The school’s curriculum focuses on the steps, but they also teach the related vocabulary, history and method of the dance. “That way, students learn more than just following our movements,” Kristina explains.

In addition to the traditional facets of dance instruction, she says our wired society has created new challenges. “We’re living in a very instant society with the Internet and social media.
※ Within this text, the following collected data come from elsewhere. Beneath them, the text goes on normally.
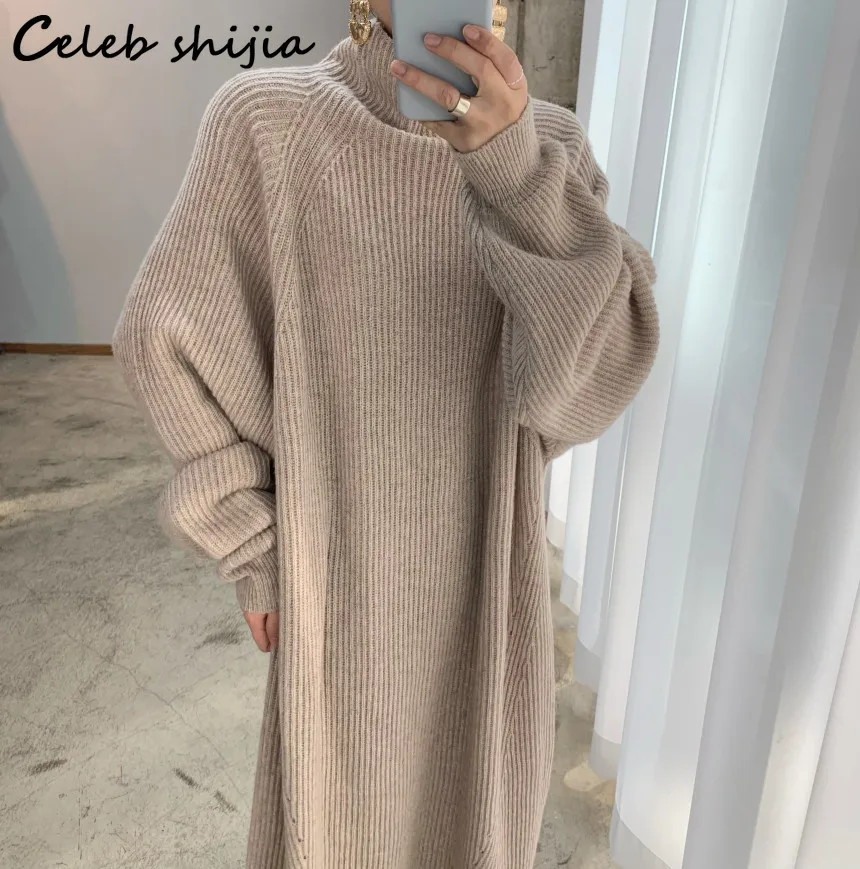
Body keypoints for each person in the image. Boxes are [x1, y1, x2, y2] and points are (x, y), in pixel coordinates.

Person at [112, 1, 659, 866]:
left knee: (471, 827)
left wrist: (514, 174)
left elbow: (585, 390)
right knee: (335, 824)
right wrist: (252, 545)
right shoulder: (269, 121)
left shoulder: (549, 150)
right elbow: (163, 338)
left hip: (486, 583)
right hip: (337, 585)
We have to teach them that there’s a process to learning something and doing it well.” However, the Internet has brought one invaluable resource for dance teachers – iTunes. “Now you just type in a genre and you find it.”

Kristina has been a member of CNADM since 2000. She earned her CDE in 2003 and her MDE in 2005. She’s a strong believer in the organization as a place for educators to feel welcome and learn techniques to make their studios their best. “I’ve met a bunch of great people who’ve helped me greatly,” she says. “I do all I can to provide the same help for others.” In recent years, she has gotten involved in CNADM committee work and has been most instrumental in securing prizes for the President’s Welcome Party.

Her passion for helping others through the language of dance is as strong as ever. “Dance has helped me through a lot. And I want to pay it forward,” she states. “I’m so fulfilled in what I do, and I feel very fortunate that I have a career that I love. I’ve worked outside of the dance world, but with dance, you’re surrounded by those with the same passion, which makes it easy to do your job.”

CNADM congratulates Kristina, our well-deserving Member of the Year! We also extend heartfelt thanks for her years of service, and her passion for dance and all the ways it enriches those who pursue it.